Di fronte al Mes i pentastellati agiscono da fattore di paralisi

Come prevedibile, le irrisolte contraddizioni del M5S si scaricano sul governo. Un nutrito gruppo di pentastellati minaccia di non votare la riforma del Mes e innalza barricate sul fronte del cosiddetto Mes sanitario. Una fronda che potrebbe avere pesanti effetti sulla tenuta della maggioranza, visti i numeri al Senato. Anche se, nelle ultime ore, in modo altrettanto significativo, una parte dei frondisti, spaventati per le implicazioni di un voto che potrebbe condurre alla formazione di una nuova maggioranza o addirittura nuove elezioni, ha innescato la marcia indietro. Al di là delle conseguenze che una simile scelta di bandiera avrebbe sul piano europeo, dove la riforma del Mes è decisiva per mettere in campo altri strumenti che consentano di uscire dalla pesante situazione economica amplificata dalla pandemia, il nodo Cinquestelle rimane tutto.

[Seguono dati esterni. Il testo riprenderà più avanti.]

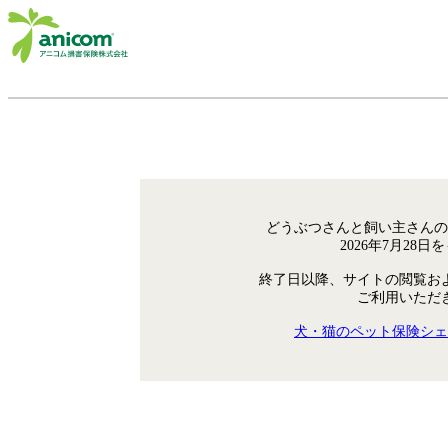
どうぶつさんと飼い主さんの
2026年7月28
終了日以降、サイトの閲覧お
ご利用いただ
犬・猫のペット保険シェ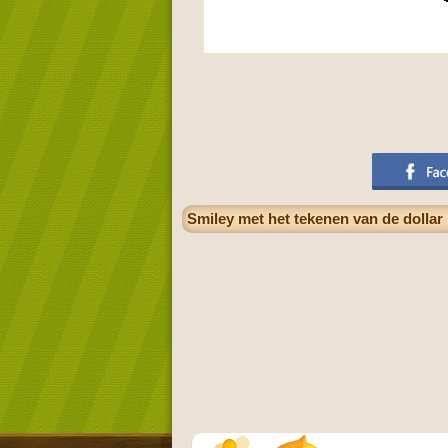
Smiley met het tekenen van de dollar 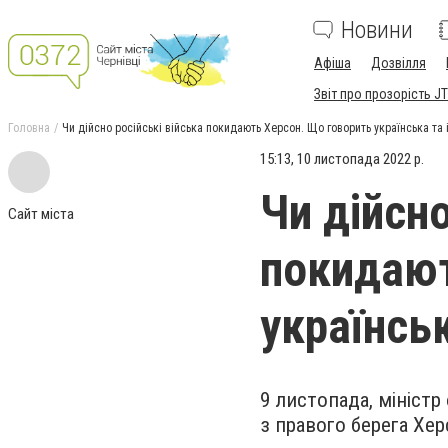
Новини
Афіша
Дозвілля
Звіт про прозорість JT
Головна
Чи дійсно російські війська покидають Херсон. Що говорить українська та
15:13, 10 листопада 2022 р.
Чи дійсно
Сайт міста
покидают
українсь
9 листопада, міністр
з правого берега Хер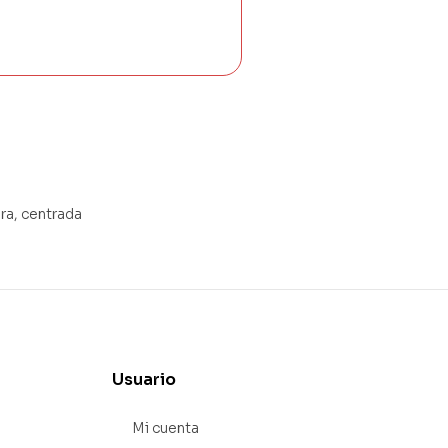
ra, centrada
Usuario
Mi cuenta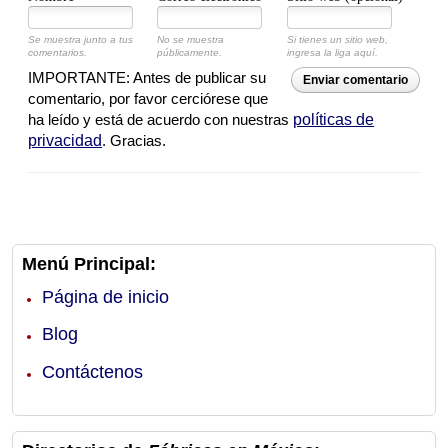
Se muestra junto a tus
No se muestra
Si tienes un sitio web,
comentarios.
públicamente.
ingresa la liga aquí.
IMPORTANTE: Antes de publicar su
Enviar comentario
comentario, por favor cerciórese que
ha leído y está de acuerdo con nuestras
políticas de
privacidad
. Gracias.
Menú Principal:
Página de inicio
Blog
Contáctenos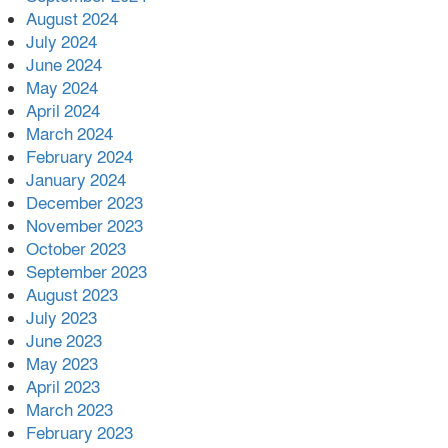
August 2024
July 2024
June 2024
May 2024
April 2024
March 2024
February 2024
January 2024
December 2023
November 2023
October 2023
September 2023
August 2023
July 2023
June 2023
May 2023
April 2023
March 2023
February 2023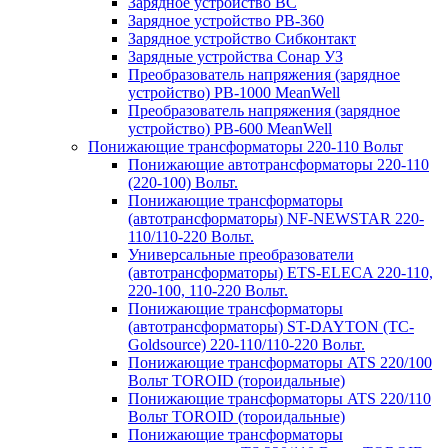
Зарядное устройство BC
Зарядное устройство PB-360
Зарядное устройство Сибконтакт
Зарядные устройства Сонар УЗ
Преобразователь напряжения (зарядное
устройство) PB-1000 MeanWell
Преобразователь напряжения (зарядное
устройство) PB-600 MeanWell
Понижающие трансформаторы 220-110 Вольт
Понижающие автотрансформаторы 220-110
(220-100) Вольт.
Понижающие трансформаторы
(автотрансформаторы) NF-NEWSTAR 220-
110/110-220 Вольт.
Универсальные преобразователи
(автотрансформаторы) ETS-ELECA 220-110,
220-100, 110-220 Вольт.
Понижающие трансформаторы
(автотрансформаторы) ST-DAYTON (TC-
Goldsource) 220-110/110-220 Вольт.
Понижающие трансформаторы ATS 220/100
Вольт TOROID (тороидальные)
Понижающие трансформаторы ATS 220/110
Вольт TOROID (тороидальные)
Понижающие трансформаторы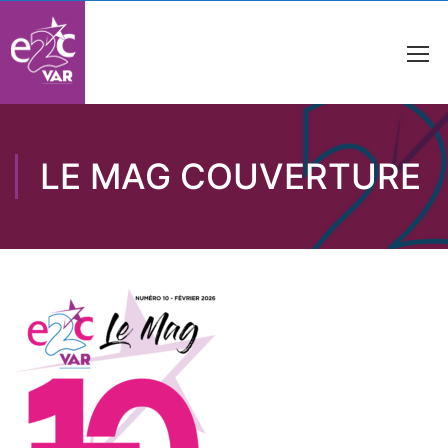
LE MAG COUVERTURE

Il partito è ormai balcanizzato, con il fondatore lontano e preso da altri problemi, il figlio dell'altro fondatore in guerra aperta con l'attuale gruppo dirigente e in rivoltoso asse con il descamisado Di Battista e i tecnopopulisti rousseuiani, decisi a presidiare l'ormai inesistente spazio politico delle origini. Quanto agli esiti dei sin troppo carichi di promesse "Stati generali" , se n'è persa traccia. Sullo sfondo, ma non troppo, un Presidente del Consiglio, che dovrebbe rappresentarne la punta di diamante del Movimento ma gioca una partita propria, in aperta competizione con l'assai pragmatico leader dei governisti Di Maio. Conte è consapevole che, o il Movimento cambia pelle o sarà difficile per lui continuare a svolgere un ruolo centrale; allo stesso tempo teme che farsi promotore in prima persona di un'aperta svolta muti lo status quo necessario per coltivare le proprie ambizioni.

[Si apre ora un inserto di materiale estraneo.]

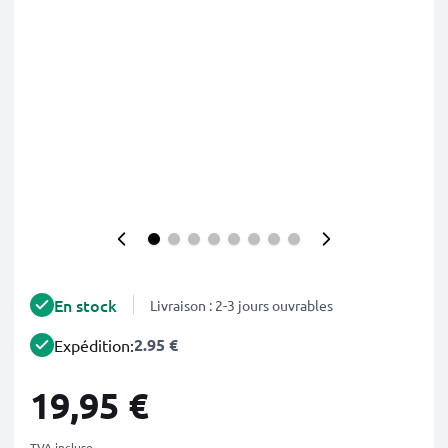
En stock
Livraison : 2-3 jours ouvrables
2.95 €
Expédition:
19,95 €
TVA incluse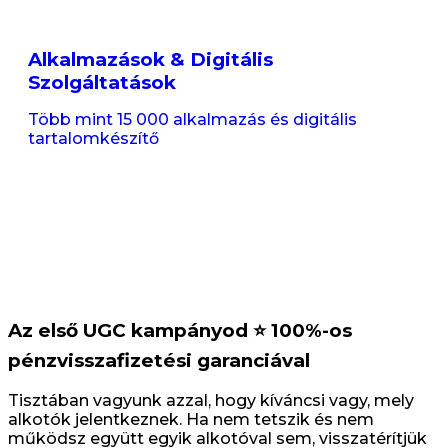
Alkalmazások & Digitális
Szolgáltatások
Több mint 15 000 alkalmazás és digitális
tartalomkészítő
Az első UGC kampányod ⭐️ 100%-os
pénzvisszafizetési garanciával
Tisztában vagyunk azzal, hogy kíváncsi vagy, mely
alkotók jelentkeznek. Ha nem tetszik és nem
működsz együtt egyik alkotóval sem, visszatérítjük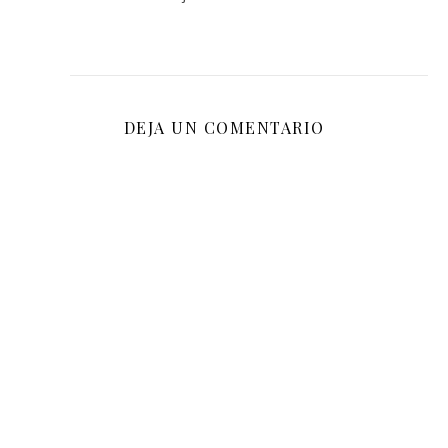
DEJA UN COMENTARIO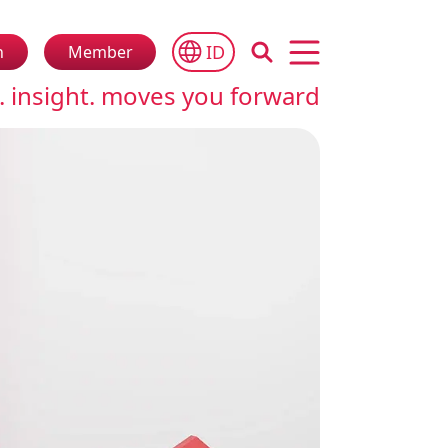
ID
n
Member
Open main menu
. insight. moves you forward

Una balcanizzazione che costringe l'atrofizzato corpaccione pentastellato a stare in mezzo al guado, o comunque a non uscirne in maniera rapida. Il tempo in politica, però, non è un fattore secondario. La normalizzazione strisciante dei Cinquestelle, rischia di essere troppo lenta rispetto alle esigenze della società italiana. Uno stato delle cose tipico delle trasformazioni incompiute, quello in cui versa il M5S. Il partito non è più, come rilevano le consultazioni elettorali prima ancora che i sondaggi, il trionfante soggetto politico del quinquennio 13-18. Ma resta, numericamente, il perno del sistema parlamentare. Le sue contraddizioni si scaricano, così, sulle istituzioni. Al contempo, l'impossibilità di dare forma a nuove maggioranze senza i Cinquestelle, consegna loro un'enorme rendita politica. Il risultato è che il M5S è diventato un fattore, più che di instabilità, di paralisi politica. Se non scioglierà i nodi che lo immobilizzano, sarà il corpo elettorale, quando sarà chiamato a pronunciarsi, a farlo senza troppe remore. Il rischio, di fronte a una situazione socialmente drammatica, è che sia troppo tardi anche per il paese.